Wherever the word "font" turns up in a line of the entries, copy that line.

------------------------------

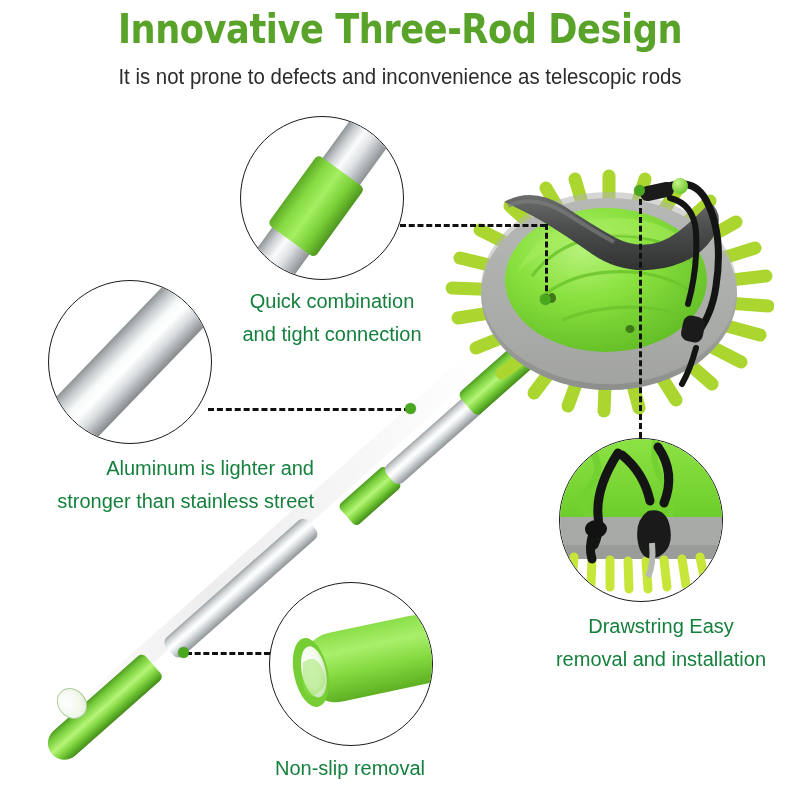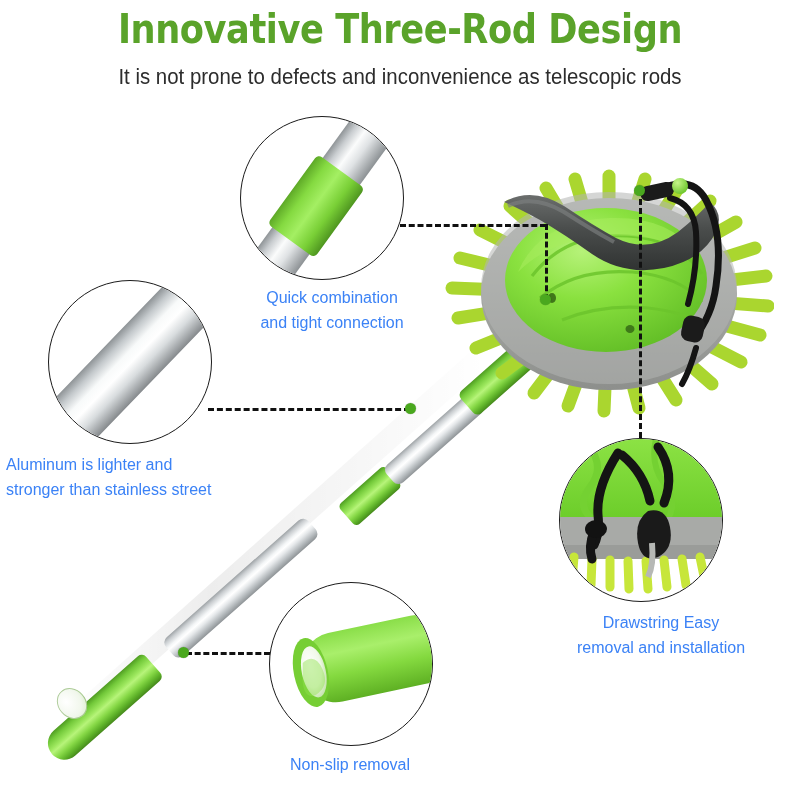--- a/index.html
+++ b/index.html
@@ -23,7 +23,7 @@
   }
 
   
-  .caption{position:absolute;color:#3b82f6;font-size:16px;line-height:25px;
+  .caption{position:absolute;color:#15803d;font-size:20px;line-height:33px;
            white-space:pre-line;}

------------------------------

◆ Written solution:
-  .caption{position:absolute;color:#3b82f6;font-size:16px;line-height:25px;
+  .caption{position:absolute;color:#15803d;font-size:20px;line-height:33px;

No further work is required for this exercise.